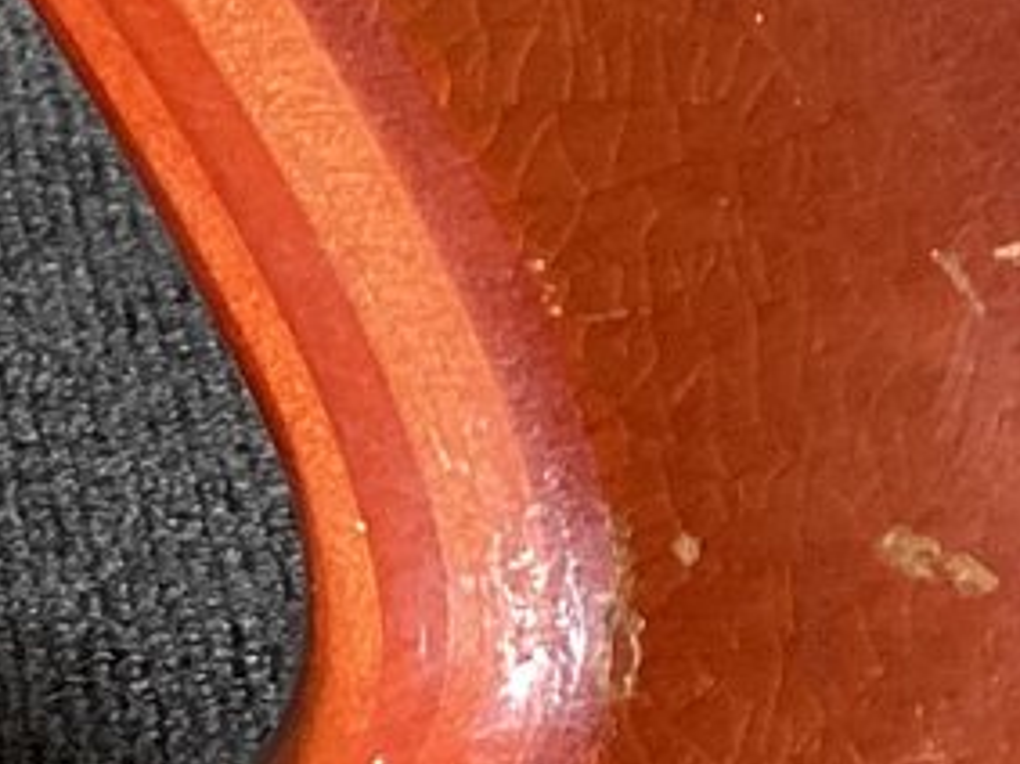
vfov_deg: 8.9
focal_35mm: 166
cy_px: -13
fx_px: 4889
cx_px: -1609
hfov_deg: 10.1
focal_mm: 3.3
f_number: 2.4
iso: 160
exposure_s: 1/50
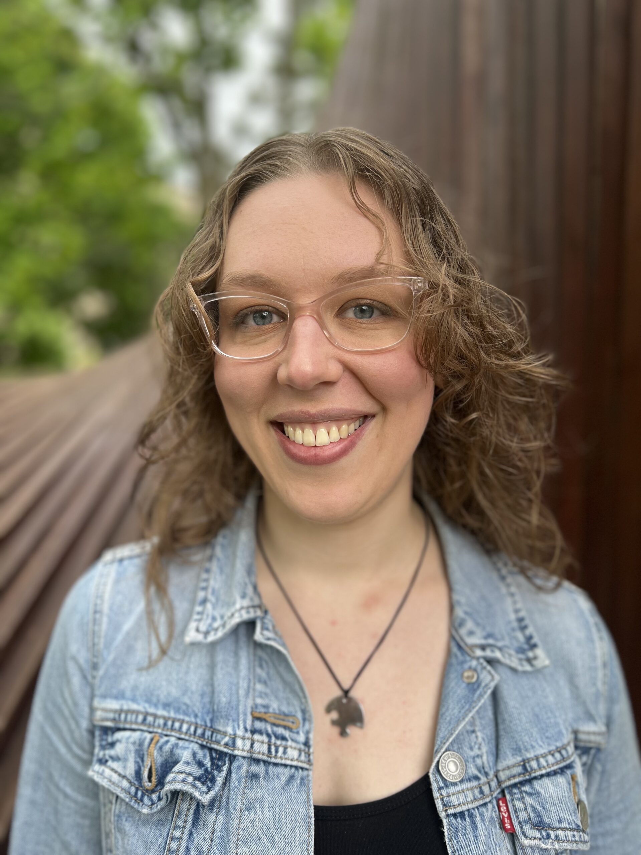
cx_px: 320
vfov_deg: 67.3
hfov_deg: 53.1
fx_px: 642
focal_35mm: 26
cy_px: 428
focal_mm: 5.7
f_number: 1.5
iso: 32
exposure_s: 1/121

• • • • •

Copy every record exactly, but skip the pictures.

> EXERCISE RESPONSE:
vfov_deg: 8.9
focal_35mm: 166
cy_px: -13
fx_px: 4889
cx_px: -1609
hfov_deg: 10.1
focal_mm: 3.3
f_number: 2.4
iso: 160
exposure_s: 1/50
cx_px: 320
vfov_deg: 67.3
hfov_deg: 53.1
fx_px: 642
focal_35mm: 26
cy_px: 428
focal_mm: 5.7
f_number: 1.5
iso: 32
exposure_s: 1/121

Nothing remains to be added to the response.